##### Dataset extract
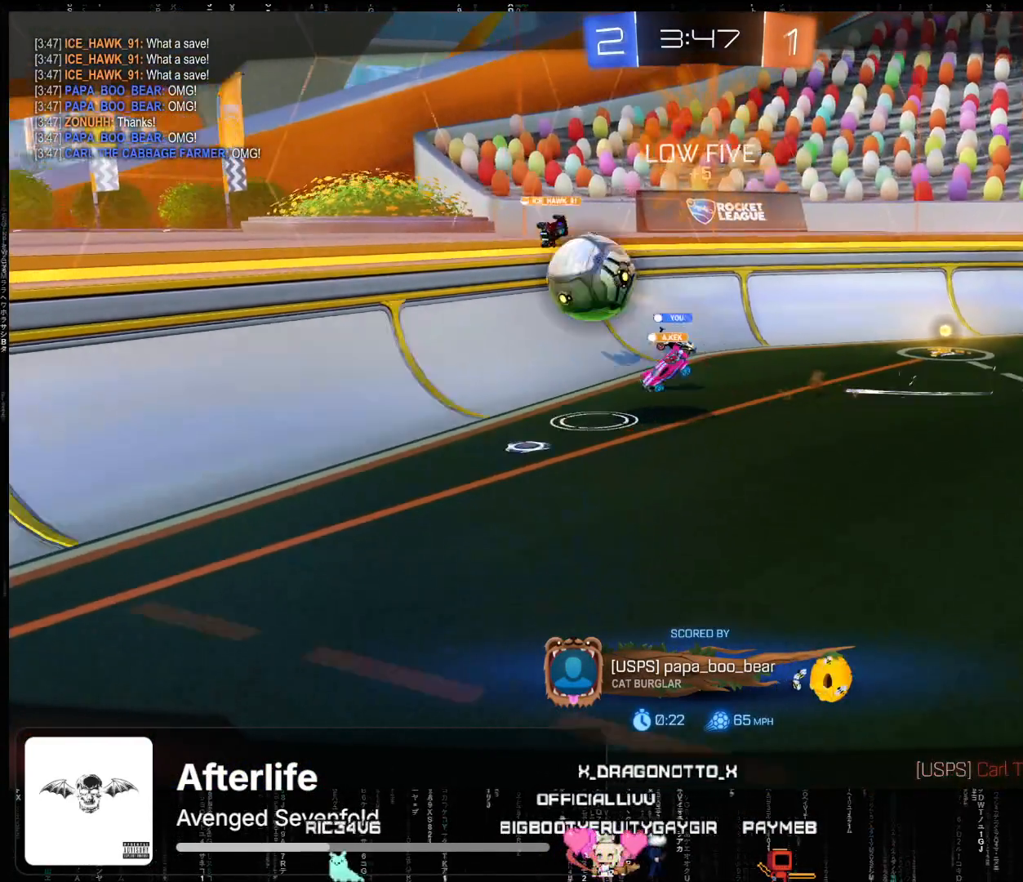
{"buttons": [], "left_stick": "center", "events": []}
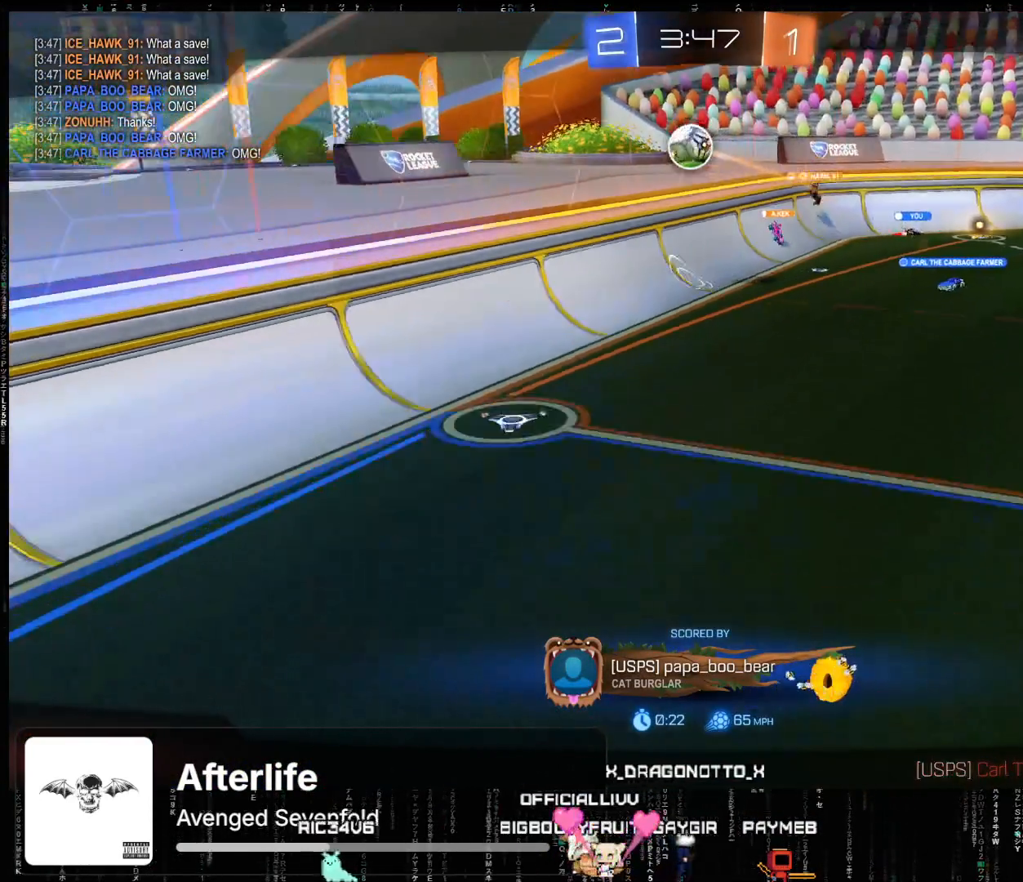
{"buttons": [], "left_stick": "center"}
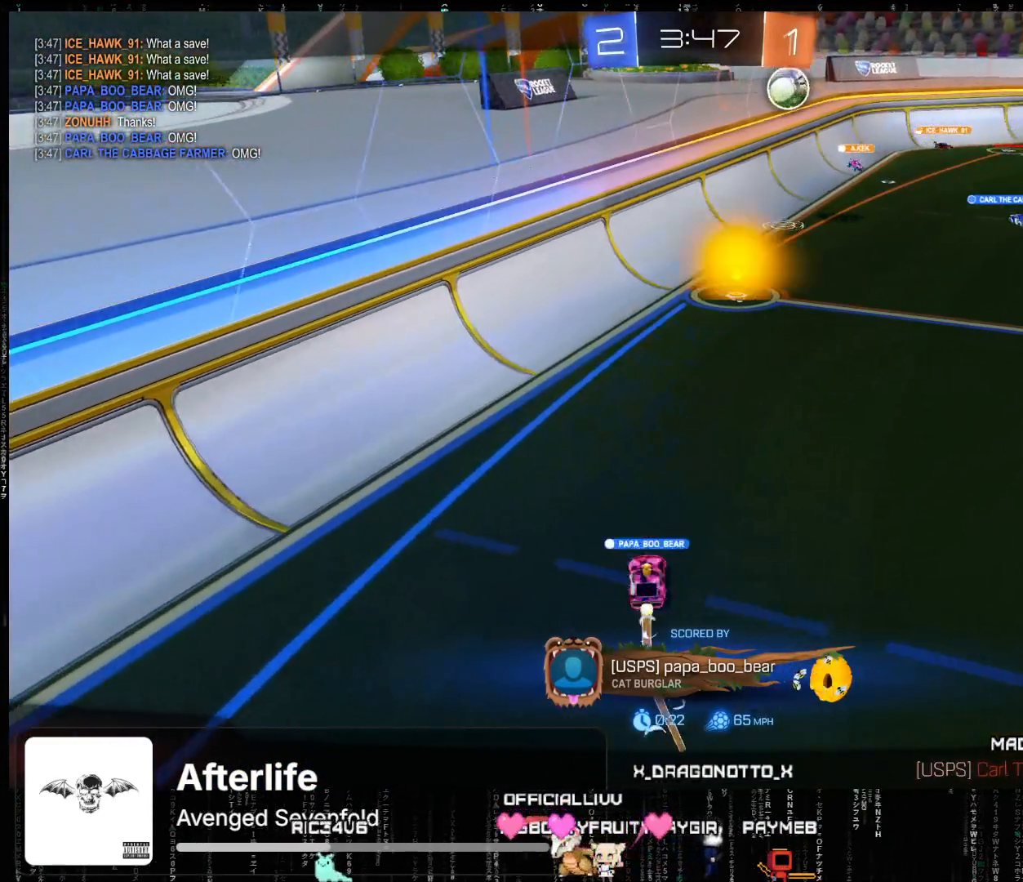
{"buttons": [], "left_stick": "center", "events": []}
##########
** Problem statement **
Extract every line of the data exactly; pictures stay out.

** Exercise result **
{"buttons": [], "left_stick": "center", "events": []}
{"buttons": [], "left_stick": "center"}
{"buttons": [], "left_stick": "center", "events": []}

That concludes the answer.